* **TO DO**
Check each line of the listing below for the string "gmail", then give only the number of lines where it occurs.

* **SOURCE DATA**
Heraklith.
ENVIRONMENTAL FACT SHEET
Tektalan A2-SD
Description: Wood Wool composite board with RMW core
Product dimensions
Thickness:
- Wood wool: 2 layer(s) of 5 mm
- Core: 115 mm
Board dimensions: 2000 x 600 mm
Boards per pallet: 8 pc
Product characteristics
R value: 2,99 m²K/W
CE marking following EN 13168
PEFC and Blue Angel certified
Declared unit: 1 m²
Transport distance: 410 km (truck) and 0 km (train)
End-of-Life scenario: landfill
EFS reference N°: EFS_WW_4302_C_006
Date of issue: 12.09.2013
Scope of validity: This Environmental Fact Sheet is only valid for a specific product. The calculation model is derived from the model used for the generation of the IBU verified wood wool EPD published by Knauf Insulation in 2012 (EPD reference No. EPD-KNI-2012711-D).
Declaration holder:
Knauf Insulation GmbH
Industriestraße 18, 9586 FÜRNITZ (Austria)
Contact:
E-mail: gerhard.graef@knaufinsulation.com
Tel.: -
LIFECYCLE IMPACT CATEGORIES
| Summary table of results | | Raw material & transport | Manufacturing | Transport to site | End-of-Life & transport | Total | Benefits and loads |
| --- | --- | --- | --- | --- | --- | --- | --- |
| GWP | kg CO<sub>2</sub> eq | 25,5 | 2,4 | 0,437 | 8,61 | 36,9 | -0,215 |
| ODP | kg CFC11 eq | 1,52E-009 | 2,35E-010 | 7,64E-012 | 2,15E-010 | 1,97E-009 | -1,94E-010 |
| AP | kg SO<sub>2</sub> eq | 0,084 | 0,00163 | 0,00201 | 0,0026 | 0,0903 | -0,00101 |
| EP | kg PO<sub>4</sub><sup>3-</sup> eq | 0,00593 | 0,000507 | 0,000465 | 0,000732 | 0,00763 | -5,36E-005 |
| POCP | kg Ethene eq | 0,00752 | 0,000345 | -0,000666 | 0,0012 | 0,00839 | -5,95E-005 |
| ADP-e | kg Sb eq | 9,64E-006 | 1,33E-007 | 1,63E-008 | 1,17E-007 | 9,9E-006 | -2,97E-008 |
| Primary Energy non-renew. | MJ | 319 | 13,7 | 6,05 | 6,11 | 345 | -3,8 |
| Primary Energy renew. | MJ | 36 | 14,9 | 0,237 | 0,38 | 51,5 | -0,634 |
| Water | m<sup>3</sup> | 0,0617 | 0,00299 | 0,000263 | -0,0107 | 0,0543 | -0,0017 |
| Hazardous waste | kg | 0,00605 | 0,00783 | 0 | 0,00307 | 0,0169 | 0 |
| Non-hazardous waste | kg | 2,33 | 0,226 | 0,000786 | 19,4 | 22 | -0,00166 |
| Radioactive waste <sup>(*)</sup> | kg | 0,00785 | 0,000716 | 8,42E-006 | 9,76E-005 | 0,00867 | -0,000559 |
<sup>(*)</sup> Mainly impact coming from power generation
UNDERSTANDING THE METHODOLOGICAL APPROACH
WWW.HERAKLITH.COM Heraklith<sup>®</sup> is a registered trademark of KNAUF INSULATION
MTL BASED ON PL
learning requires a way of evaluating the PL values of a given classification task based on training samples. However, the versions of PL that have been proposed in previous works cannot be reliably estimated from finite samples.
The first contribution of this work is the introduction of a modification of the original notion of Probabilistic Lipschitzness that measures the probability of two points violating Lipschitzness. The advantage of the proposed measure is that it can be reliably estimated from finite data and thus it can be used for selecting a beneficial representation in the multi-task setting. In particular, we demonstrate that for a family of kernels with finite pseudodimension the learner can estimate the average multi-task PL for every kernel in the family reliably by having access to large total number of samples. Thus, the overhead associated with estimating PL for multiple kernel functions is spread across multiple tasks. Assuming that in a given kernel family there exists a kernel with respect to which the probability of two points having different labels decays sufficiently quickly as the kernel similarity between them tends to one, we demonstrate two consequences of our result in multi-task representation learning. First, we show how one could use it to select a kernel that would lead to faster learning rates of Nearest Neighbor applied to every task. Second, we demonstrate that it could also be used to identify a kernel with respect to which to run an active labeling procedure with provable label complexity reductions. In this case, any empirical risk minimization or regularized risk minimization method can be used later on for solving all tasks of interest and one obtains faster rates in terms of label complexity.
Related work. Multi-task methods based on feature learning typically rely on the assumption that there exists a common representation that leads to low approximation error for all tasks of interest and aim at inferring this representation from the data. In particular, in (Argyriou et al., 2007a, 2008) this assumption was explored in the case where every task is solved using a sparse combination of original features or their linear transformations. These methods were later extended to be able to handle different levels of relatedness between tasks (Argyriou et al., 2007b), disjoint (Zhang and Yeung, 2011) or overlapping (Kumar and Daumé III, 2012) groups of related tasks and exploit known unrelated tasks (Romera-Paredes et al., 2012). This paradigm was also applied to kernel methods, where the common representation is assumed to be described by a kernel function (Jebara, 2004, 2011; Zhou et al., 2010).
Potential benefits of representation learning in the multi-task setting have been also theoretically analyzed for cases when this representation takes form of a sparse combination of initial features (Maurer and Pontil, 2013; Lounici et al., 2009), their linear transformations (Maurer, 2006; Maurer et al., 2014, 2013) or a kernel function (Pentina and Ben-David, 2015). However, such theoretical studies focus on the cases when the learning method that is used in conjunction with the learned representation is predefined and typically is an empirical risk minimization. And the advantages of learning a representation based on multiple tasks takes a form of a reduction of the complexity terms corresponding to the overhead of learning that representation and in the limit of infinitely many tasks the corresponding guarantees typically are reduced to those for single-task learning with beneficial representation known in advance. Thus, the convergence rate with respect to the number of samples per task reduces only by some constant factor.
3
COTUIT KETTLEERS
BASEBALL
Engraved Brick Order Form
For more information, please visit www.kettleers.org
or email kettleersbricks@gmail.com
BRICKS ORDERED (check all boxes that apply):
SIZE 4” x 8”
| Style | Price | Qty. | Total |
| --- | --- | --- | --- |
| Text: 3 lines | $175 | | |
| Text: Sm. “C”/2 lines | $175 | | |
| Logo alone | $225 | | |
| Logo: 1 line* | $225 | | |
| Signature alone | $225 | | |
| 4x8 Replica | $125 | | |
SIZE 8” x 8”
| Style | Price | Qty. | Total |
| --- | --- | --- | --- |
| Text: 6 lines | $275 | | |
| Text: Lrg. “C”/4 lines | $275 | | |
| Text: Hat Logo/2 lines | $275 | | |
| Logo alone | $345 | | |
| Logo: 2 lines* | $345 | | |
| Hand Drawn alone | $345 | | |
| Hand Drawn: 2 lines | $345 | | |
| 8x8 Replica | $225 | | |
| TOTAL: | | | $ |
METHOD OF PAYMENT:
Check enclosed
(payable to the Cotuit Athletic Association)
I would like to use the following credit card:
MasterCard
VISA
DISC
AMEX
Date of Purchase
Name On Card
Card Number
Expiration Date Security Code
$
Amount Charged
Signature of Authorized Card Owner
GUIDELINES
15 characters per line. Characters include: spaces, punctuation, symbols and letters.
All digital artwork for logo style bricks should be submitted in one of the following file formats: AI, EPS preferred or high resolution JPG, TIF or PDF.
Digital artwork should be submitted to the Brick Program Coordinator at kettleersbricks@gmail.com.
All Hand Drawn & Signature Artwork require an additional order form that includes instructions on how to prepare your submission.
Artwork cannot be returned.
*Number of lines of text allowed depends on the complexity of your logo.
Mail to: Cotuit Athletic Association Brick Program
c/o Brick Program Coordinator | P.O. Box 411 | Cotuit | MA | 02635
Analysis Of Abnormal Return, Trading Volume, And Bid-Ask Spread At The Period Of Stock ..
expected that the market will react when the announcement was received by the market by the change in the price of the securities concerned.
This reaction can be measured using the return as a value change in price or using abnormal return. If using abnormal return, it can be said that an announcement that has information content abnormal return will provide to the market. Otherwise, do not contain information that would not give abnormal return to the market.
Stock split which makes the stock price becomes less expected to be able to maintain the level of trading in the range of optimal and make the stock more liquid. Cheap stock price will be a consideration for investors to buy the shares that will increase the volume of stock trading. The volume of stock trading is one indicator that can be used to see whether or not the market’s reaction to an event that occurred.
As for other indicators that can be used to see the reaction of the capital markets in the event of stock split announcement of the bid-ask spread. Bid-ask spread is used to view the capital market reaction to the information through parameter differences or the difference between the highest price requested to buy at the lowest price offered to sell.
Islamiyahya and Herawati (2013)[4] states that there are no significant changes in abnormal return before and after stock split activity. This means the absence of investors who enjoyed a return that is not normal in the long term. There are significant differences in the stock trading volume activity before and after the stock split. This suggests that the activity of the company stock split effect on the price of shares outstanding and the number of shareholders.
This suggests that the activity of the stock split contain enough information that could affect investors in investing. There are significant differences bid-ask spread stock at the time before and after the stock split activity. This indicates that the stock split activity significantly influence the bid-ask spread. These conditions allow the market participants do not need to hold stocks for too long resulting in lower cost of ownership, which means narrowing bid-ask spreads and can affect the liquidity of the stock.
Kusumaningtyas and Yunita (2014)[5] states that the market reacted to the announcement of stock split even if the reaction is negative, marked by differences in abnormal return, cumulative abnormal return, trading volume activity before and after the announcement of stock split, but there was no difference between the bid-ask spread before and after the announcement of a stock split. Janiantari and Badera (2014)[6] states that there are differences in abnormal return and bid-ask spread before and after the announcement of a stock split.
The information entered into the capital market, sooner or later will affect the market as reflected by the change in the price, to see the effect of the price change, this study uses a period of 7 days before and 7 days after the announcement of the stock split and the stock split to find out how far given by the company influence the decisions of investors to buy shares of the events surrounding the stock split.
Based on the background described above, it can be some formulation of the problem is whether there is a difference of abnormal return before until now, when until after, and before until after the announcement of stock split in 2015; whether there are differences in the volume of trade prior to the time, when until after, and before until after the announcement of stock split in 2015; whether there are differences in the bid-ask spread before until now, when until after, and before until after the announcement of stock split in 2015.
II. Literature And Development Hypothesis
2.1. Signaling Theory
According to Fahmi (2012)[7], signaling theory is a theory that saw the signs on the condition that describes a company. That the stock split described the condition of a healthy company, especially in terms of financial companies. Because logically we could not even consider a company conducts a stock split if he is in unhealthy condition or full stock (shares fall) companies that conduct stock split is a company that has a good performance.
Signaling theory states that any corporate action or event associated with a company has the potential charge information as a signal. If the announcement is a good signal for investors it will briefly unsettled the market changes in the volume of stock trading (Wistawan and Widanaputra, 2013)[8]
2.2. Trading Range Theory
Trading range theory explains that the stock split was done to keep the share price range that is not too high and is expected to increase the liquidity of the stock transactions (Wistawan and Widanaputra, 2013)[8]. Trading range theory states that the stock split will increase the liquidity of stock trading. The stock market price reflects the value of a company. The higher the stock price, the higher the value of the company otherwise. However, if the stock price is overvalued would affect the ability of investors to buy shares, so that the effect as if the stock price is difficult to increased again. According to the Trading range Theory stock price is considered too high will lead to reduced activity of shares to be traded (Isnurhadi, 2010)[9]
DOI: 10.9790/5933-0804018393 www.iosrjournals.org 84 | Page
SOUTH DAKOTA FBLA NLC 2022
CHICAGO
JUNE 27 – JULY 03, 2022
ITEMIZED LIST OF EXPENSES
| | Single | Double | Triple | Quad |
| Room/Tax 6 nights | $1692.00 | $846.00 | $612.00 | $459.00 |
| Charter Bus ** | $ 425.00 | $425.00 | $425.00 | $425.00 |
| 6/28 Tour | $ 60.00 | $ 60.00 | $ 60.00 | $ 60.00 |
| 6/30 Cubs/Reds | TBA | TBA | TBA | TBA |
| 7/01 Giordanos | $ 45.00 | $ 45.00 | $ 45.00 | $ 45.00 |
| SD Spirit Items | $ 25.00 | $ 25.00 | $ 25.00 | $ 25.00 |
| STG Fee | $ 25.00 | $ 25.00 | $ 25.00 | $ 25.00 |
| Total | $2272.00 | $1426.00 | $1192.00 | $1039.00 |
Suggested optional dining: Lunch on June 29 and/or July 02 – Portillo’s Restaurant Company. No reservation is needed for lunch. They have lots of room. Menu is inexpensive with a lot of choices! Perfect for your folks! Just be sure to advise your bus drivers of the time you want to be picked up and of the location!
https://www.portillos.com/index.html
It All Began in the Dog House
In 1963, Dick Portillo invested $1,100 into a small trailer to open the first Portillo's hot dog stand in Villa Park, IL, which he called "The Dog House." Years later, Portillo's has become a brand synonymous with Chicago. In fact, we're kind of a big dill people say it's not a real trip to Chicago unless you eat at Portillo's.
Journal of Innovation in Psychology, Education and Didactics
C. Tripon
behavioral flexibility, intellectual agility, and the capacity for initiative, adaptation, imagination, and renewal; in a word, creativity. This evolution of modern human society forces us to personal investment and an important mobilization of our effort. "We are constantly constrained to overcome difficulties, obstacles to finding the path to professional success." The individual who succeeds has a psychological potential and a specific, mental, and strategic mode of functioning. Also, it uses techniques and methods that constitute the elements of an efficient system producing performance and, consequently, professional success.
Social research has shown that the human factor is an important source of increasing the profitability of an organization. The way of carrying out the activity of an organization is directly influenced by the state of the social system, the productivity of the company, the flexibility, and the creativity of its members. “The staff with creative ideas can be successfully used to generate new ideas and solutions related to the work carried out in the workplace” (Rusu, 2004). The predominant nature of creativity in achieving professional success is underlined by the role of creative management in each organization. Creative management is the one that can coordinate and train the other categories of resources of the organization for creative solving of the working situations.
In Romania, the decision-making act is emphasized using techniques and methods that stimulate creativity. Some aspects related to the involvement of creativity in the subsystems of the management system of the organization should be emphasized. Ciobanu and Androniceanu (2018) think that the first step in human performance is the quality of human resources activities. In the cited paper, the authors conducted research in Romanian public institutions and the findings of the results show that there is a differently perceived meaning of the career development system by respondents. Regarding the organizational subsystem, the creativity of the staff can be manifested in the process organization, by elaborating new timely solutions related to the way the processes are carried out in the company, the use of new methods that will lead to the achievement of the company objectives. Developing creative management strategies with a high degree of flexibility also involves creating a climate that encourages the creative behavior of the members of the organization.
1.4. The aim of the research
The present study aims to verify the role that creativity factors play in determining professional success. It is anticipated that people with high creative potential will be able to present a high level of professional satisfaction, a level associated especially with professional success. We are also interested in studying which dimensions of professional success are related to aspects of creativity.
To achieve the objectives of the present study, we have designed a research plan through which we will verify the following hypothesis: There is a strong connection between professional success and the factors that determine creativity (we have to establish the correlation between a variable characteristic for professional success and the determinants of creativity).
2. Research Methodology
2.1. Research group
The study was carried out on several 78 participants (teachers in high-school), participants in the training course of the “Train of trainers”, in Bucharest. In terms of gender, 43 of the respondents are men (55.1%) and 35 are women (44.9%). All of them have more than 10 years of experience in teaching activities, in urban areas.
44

* **ANSWER SPACE**
2